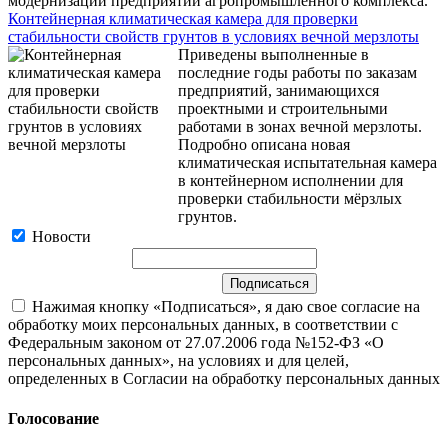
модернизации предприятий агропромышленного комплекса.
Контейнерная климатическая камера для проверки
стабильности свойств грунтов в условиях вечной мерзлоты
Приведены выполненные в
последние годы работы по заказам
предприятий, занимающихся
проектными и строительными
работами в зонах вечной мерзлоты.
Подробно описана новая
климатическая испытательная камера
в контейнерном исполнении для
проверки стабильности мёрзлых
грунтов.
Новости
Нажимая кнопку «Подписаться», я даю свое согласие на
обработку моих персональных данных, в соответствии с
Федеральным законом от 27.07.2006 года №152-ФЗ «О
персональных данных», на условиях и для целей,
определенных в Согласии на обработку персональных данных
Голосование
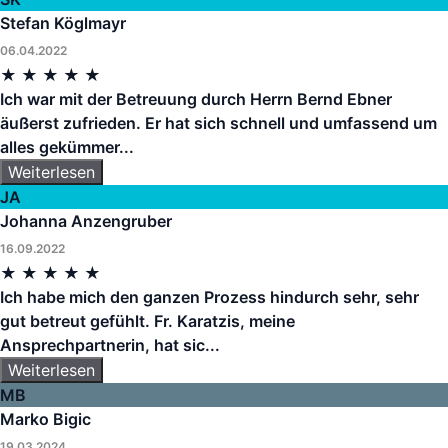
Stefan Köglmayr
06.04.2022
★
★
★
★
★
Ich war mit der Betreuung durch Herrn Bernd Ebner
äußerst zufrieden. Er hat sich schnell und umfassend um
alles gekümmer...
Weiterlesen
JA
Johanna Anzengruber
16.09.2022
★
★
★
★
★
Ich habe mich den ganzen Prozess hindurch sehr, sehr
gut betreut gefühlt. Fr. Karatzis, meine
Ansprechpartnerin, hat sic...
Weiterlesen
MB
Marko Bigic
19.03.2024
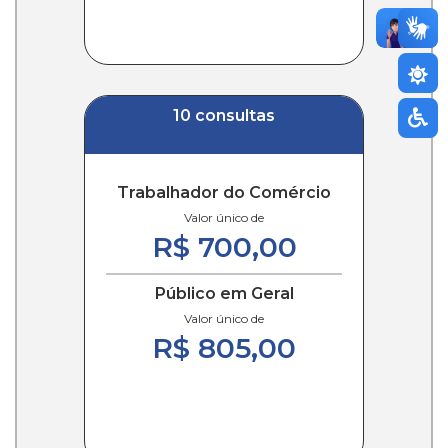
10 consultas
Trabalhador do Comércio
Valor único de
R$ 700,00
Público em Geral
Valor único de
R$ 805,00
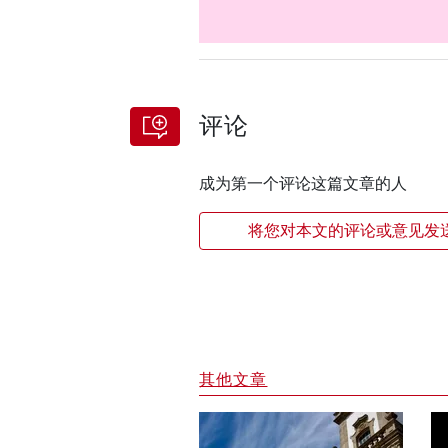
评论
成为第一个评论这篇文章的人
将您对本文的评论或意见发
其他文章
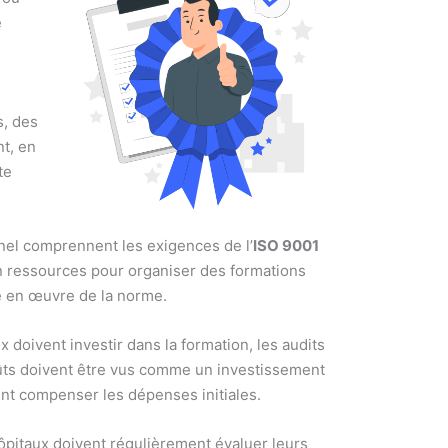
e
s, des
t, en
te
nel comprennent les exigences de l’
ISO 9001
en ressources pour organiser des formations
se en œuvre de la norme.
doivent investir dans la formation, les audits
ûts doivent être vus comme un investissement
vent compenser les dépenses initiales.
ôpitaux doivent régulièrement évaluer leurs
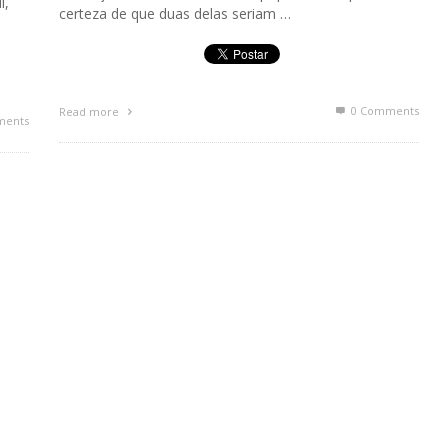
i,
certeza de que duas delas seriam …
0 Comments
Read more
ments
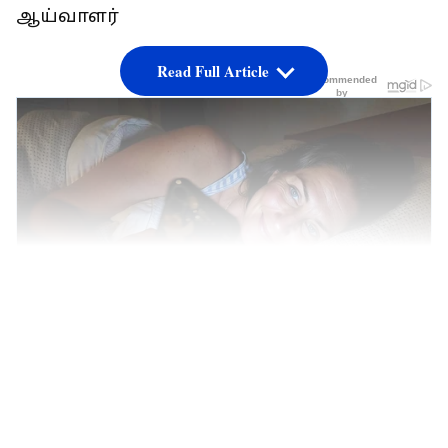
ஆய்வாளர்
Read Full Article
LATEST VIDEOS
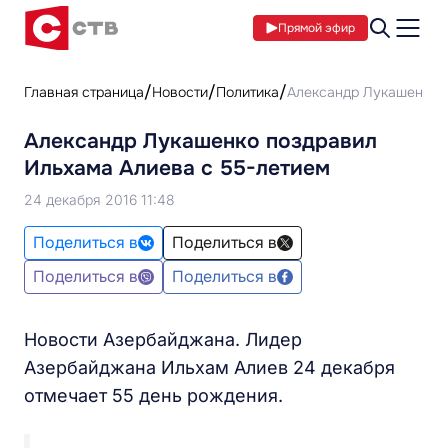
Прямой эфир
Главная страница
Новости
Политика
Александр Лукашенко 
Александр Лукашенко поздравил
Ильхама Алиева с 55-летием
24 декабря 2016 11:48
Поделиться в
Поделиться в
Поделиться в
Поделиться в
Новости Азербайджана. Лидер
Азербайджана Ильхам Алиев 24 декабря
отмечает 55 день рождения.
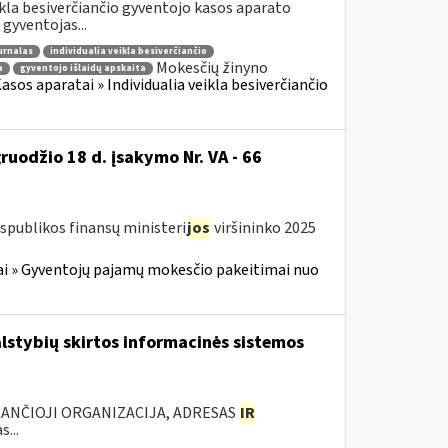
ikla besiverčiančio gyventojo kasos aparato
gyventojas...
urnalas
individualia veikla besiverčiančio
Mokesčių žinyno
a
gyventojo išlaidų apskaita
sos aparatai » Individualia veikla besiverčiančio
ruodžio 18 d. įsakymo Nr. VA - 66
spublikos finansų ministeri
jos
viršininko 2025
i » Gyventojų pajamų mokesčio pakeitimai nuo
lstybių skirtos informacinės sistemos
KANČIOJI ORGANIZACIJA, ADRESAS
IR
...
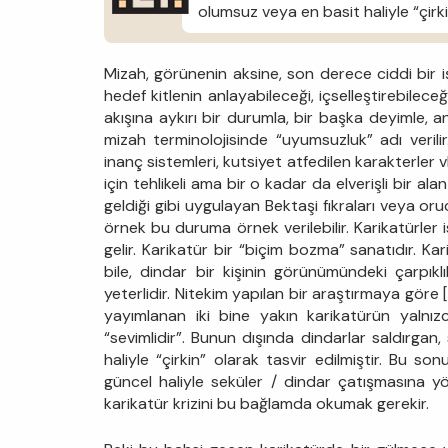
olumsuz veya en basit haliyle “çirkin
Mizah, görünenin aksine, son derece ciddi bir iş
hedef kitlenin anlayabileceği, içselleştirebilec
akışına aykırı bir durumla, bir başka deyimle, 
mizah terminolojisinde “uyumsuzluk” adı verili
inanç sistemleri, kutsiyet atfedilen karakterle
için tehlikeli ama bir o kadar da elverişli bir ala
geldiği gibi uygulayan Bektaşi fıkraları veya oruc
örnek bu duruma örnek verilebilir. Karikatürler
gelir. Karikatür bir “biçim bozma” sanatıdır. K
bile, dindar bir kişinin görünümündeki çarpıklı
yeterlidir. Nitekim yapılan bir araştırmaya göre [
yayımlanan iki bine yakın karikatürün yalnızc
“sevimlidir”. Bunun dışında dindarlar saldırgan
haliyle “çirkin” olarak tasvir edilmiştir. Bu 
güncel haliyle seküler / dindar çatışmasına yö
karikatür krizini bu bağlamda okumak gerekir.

> **TASK DIRECTIONS**: Switch each "Weiterlesen" in all the records to "Mehr lesen" and give the lines again with nothing else changed. Leave the pictures out of your answer.

> **RESPONSE TO THIS EXERCISE**:
модернизации предприятий агропромышленного комплекса.
Контейнерная климатическая камера для проверки
стабильности свойств грунтов в условиях вечной мерзлоты
Приведены выполненные в
последние годы работы по заказам
предприятий, занимающихся
проектными и строительными
работами в зонах вечной мерзлоты.
Подробно описана новая
климатическая испытательная камера
в контейнерном исполнении для
проверки стабильности мёрзлых
грунтов.
Новости
Нажимая кнопку «Подписаться», я даю свое согласие на
обработку моих персональных данных, в соответствии с
Федеральным законом от 27.07.2006 года №152-ФЗ «О
персональных данных», на условиях и для целей,
определенных в Согласии на обработку персональных данных
Голосование
Stefan Köglmayr
06.04.2022
★
★
★
★
★
Ich war mit der Betreuung durch Herrn Bernd Ebner
äußerst zufrieden. Er hat sich schnell und umfassend um
alles gekümmer...
Mehr lesen
JA
Johanna Anzengruber
16.09.2022
★
★
★
★
★
Ich habe mich den ganzen Prozess hindurch sehr, sehr
gut betreut gefühlt. Fr. Karatzis, meine
Ansprechpartnerin, hat sic...
Mehr lesen
MB
Marko Bigic
19.03.2024
10 consultas
Trabalhador do Comércio
Valor único de
R$ 700,00
Público em Geral
Valor único de
R$ 805,00
评论
成为第一个评论这篇文章的人
将您对本文的评论或意见发
其他文章
e
s, des
t, en
te
nel comprennent les exigences de l’
ISO 9001
en ressources pour organiser des formations
se en œuvre de la norme.
doivent investir dans la formation, les audits
ûts doivent être vus comme un investissement
vent compenser les dépenses initiales.
ôpitaux doivent régulièrement évaluer leurs
i,
certeza de que duas delas seriam …
0 Comments
Read more
ments
ஆய்வாளர்
Read Full Article
LATEST VIDEOS
Прямой эфир
Главная страница
Новости
Политика
Александр Лукашенко 
Александр Лукашенко поздравил
Ильхама Алиева с 55-летием
24 декабря 2016 11:48
Поделиться в
Поделиться в
Поделиться в
Поделиться в
Новости Азербайджана. Лидер
Азербайджана Ильхам Алиев 24 декабря
отмечает 55 день рождения.
ikla besiverčiančio gyventojo kasos aparato
gyventojas...
urnalas
individualia veikla besiverčiančio
Mokesčių žinyno
a
gyventojo išlaidų apskaita
sos aparatai » Individualia veikla besiverčiančio
ruodžio 18 d. įsakymo Nr. VA - 66
spublikos finansų ministeri
jos
viršininko 2025
i » Gyventojų pajamų mokesčio pakeitimai nuo
lstybių skirtos informacinės sistemos
KANČIOJI ORGANIZACIJA, ADRESAS
IR
...
olumsuz veya en basit haliyle “çirkin
Mizah, görünenin aksine, son derece ciddi bir iş
hedef kitlenin anlayabileceği, içselleştirebilec
akışına aykırı bir durumla, bir başka deyimle, 
mizah terminolojisinde “uyumsuzluk” adı verili
inanç sistemleri, kutsiyet atfedilen karakterle
için tehlikeli ama bir o kadar da elverişli bir ala
geldiği gibi uygulayan Bektaşi fıkraları veya oruc
örnek bu duruma örnek verilebilir. Karikatürler
gelir. Karikatür bir “biçim bozma” sanatıdır. K
bile, dindar bir kişinin görünümündeki çarpıklı
yeterlidir. Nitekim yapılan bir araştırmaya göre [
yayımlanan iki bine yakın karikatürün yalnızc
“sevimlidir”. Bunun dışında dindarlar saldırgan
haliyle “çirkin” olarak tasvir edilmiştir. Bu 
güncel haliyle seküler / dindar çatışmasına yö
karikatür krizini bu bağlamda okumak gerekir.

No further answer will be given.